In the relative calm of today, I've been working on getting a graphing solution up and running. I had to decide whether I was going to use the all-in-one solution of Zenoss. They even have a commercial release for support and additional plugins if I needed to go that route.
I might still be inclined to go that route if I didn't already have a working Nagios config. I've put a fair amount of work into learning the ins and outs of the configuration, so I don't want to lose that braintrust. I'm used to how it works, and I like it.
That leaves the vacuum of graphing and trending. I used to use MRTG, but because of the way it works, it bogs down the machine way too much. It generates every graph every time it receives the information, which it retrieves every 5 minutes. That's a lot of graphs I'm never going to look at, and eventually it takes longer than 5 minutes to generate the graphs each time.

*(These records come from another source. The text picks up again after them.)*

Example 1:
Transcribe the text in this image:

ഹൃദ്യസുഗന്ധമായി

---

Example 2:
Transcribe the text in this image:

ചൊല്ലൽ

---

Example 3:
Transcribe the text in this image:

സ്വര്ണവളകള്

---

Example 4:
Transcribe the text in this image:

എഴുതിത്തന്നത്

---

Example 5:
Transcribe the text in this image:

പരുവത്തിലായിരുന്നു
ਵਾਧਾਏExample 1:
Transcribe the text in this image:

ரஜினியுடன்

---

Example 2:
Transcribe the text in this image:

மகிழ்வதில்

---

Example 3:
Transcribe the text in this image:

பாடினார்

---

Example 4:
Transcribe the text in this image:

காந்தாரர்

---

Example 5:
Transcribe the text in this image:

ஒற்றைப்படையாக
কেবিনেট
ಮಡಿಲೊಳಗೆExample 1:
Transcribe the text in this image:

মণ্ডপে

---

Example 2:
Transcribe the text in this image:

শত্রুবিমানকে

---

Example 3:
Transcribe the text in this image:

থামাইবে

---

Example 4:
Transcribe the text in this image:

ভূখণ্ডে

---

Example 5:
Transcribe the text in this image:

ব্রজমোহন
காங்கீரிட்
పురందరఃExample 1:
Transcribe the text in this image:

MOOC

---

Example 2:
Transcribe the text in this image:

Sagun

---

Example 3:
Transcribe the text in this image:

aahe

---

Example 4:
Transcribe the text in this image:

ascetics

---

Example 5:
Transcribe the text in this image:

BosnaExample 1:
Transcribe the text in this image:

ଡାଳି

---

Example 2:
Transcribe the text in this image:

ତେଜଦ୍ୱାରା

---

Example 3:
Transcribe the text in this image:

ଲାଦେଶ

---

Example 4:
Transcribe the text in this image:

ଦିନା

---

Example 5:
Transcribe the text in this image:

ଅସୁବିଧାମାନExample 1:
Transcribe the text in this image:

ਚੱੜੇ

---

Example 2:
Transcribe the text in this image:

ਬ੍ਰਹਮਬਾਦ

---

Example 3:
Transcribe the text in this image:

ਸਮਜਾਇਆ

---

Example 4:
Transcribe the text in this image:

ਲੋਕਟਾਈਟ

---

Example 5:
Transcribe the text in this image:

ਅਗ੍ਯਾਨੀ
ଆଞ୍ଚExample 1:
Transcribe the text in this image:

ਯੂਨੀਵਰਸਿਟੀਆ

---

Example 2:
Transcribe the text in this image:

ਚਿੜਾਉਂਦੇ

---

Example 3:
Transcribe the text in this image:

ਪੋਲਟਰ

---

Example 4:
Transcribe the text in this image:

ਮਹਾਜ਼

To fix this, I'm going with Cacti. It's based on RRDTool, which was written by Tobi Oetiker after he wrote MRTG. Cacti has a very neat option, called CactiEZ, which is a bootable ISO which installs a CentOS 4 based OS that does all the installation and initial configuration for you. I just installed it in a VM and it was very smooth. Even has webmin all set up for you and ready. All you've got to do is configure your devices. It's slick.

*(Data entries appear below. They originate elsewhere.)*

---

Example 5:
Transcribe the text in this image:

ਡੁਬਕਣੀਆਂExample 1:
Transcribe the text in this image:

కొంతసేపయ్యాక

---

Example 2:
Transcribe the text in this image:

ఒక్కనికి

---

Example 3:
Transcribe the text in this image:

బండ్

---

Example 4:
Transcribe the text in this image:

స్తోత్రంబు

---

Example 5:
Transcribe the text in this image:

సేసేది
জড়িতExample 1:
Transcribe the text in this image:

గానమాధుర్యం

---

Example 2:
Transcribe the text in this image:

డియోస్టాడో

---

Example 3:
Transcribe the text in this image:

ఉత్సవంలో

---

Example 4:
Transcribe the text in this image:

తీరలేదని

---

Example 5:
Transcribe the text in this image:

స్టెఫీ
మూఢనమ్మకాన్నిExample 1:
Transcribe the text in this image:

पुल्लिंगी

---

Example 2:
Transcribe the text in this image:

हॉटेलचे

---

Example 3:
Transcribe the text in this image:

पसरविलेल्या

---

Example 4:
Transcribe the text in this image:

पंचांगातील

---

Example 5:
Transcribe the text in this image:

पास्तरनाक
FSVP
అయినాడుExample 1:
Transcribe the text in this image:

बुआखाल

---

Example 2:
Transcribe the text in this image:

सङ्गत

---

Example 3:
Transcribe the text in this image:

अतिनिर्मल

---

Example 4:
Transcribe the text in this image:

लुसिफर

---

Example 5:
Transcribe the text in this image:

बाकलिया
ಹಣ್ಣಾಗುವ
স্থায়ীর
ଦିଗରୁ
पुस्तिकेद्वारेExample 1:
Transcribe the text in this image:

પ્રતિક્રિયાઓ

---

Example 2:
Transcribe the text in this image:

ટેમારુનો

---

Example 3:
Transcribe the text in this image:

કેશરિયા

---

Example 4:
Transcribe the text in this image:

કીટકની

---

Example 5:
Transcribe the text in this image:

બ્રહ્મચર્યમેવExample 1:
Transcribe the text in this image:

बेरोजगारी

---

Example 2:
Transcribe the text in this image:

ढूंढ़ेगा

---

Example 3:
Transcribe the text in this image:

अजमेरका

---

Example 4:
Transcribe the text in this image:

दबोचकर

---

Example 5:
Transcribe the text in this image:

I think that I'm going to end up recreating the Nagios configuration from scratch. There's a lot I've learned since I first set it up, and I think I can streamline the configuration. One key I'm missing from this is a tool to modify the nagios config for me. It really is a pain in the butt sometimes, and it's screaming for a web-based tool to take care of it, I just haven't seen one, and now that Nagios v3 is out, I'm sure it'll be forever for the few tools out there to update. I think I'll be stuck doing it by hand.